Suggestions for improvement
Temp table rewrite
The best option I can think of would be to break the query up into smaller chunks. For instance, you could just select the trans_header
rows that meet your where clause into a #temp
table. Then use that temp table in the main query instead of trans_header
.
This could improve estimates and let the optimizer produce a better plan – potentially avoiding any spills or other tempdb activity.

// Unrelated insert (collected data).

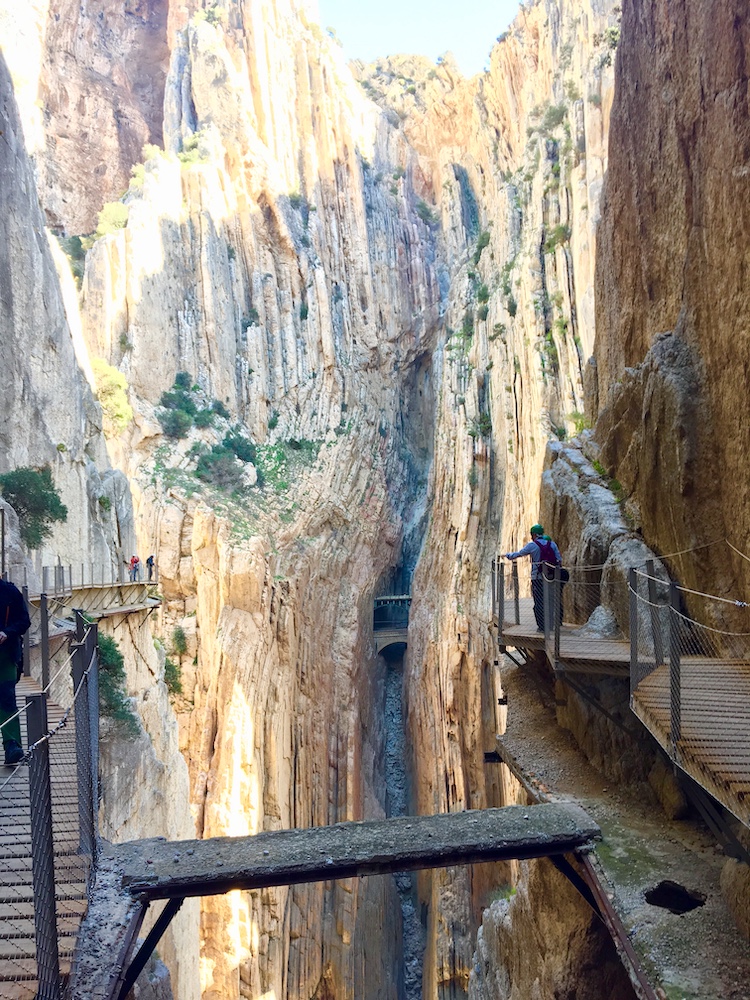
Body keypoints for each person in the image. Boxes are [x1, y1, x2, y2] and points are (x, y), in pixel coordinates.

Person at [505, 524, 563, 632]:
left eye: (532, 534)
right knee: (550, 601)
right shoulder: (552, 544)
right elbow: (559, 560)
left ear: (535, 534)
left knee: (539, 602)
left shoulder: (532, 545)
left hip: (538, 578)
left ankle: (542, 627)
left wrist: (508, 555)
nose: (531, 536)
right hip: (551, 578)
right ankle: (551, 625)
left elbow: (519, 554)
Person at [0, 578, 31, 766]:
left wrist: (7, 632)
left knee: (7, 698)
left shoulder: (9, 592)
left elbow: (24, 620)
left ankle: (12, 745)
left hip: (6, 657)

That, generally, looks like this. Sorry if there are any slight typos, it’s tough not having intellisense
SELECT
a.[term_id],
a.[trans_ref_no],
a.supplier_no,
a.cust_no,
a.trans_id,
a.carrier,
a.folio_yr,
a.folio_mo,
a.folio_no,
a.transaction_date
INTO #trans_header_temp
FROM [TOPHAT].[trans_header] AS a with (nolock)
WHERE
a.folio_yr=year(getdate())-1
AND a.transaction_date <>' 00000';
INSERT INTO [TOPHAT].[terminal_volume]
([term_id]
,[terminal_name]
,[folio_yr]
,[folio_mo]
,[folio_no]
,[folio_year_month]
,[product_id]
,[prod_name]
,[product_id_name]
,[supplier_no]
,[supplier_name]
,[supplier_no_name]
,[customer_no]
,[customer_name]
,[carrier_no]
,[carrier_name]
,[bbl]
,[gallon]
,[customer_no_name]
,[trans_code]
,[transaction_description]
,[transaction_code_description]
,[transaction_year]
,[transaction_month]
,[transaction_date]
,[getdate])
select a.[term_id],
tp.name as terminal_name,
a.folio_yr,
a.folio_mo,
a.folio_no,
cast(a.folio_yr + '-' + a.folio_mo +'-01' as date) as folio_year_month,
p.prod_id as product_id,
p.prod_name as prod_name,
p.prod_id+' '+p.prod_name as product_id_name,
s.supplier_no,
s.supplier_name,
s.supplier_no+' '+s.supplier_name as supplier_no_name,
cu.cust_no as customer_no,
cu.cust_name as customer_name,
a.carrier as carrier_no,
ca.name as carrier_name,
sum((convert(decimal(12,2),b.net)*(case when b.sign is null then 1 else -1 end))/42) as 'bbl',
sum(convert(decimal(12,2),b.net)*(case when b.sign is null then 1 else -1 end)) as gallon,
cu.cust_no+' '+ cu.cust_name as customer_no_name,
tv.trans_code,
tv.trans_desc as transaction_description,
tv.trans_code+' '+tv.trans_desc as transaction_code_description,
'20'+ left(a.transaction_date, 2) as transaction_year,
substring(a.transaction_date, 3, 2) as transaction_month,
case when isdate(a.transaction_date) = 0 then null
else
cast(a.transaction_date as date) end as transaction_date,
cast(getdate() as date) as [getdate]
from
#trans_header_temp as a with (nolock)
inner join [TOPHAT].[terminal_profile] as tp with (nolock)
on a.term_id = tp.term_id
inner join [TOPHAT].[trans_products] as b with (nolock)
on a.[trans_ref_no] = b.[trans_ref_no]
inner join [TOPHAT].[product] as p with (nolock)
on p.term_id = a.term_id
and p.prod_id = b.prod_id
inner join TOPHAT.supplier as s with (nolock)
on s.supplier_no = a.supplier_no
inner join TOPHAT.customer as cu with (nolock)
on cu.cust_no = a.cust_no
and cu.supplier_no = a.supplier_no
inner join TOPHAT.trans_value as tv with (nolock)
on tv.trans_code = a.trans_id
inner join [TOPHAT].[carrier] as ca with (nolock)
on ca.term_id = a.term_id
and ca.carr_no = a.carrier
group by
a.[term_id],
tp.name ,
a.folio_yr,
a.folio_mo,
a.folio_no,
p.prod_id,
p.prod_name,
p.prod_id+' '+p.prod_name,
s.supplier_no,
s.supplier_name,
s.supplier_no+' '+s.supplier_name,
cu.cust_no,
cu.cust_name,
cu.cust_no+' '+ cu.cust_name,
a.carrier,
ca.name,
tv.trans_code,
tv.trans_desc,
tv.trans_code+' '+tv.trans_desc,
'20'+ left(a.transaction_date, 2),
substring(a.transaction_date, 3, 2) ,
a.transaction_date,
cast(a.folio_yr + '-' + a.folio_mo +'-01' as date)
Fix implicit conversions
Speaking of estimates, you have several implicit conversion warnings. It’s difficult to advise on how to deal with them, since we don’t have table and index definitions, but you should review them to see if they can be avoided. Especially the ones in the WHERE
clause:
Join hint
One low-effort approach would be to try and avoid that specific merge join with a join hint. This might cause performance to get worse, though, because it will force the order of the joins as written, which limits the optimizer can do quite a bit:
inner HASH join [TOPHAT].[product] as p with (nolock)
on p.term_id = a.term_id
and p.prod_id = b.prod_id
Note that this wouldn’t likely help with sort spills.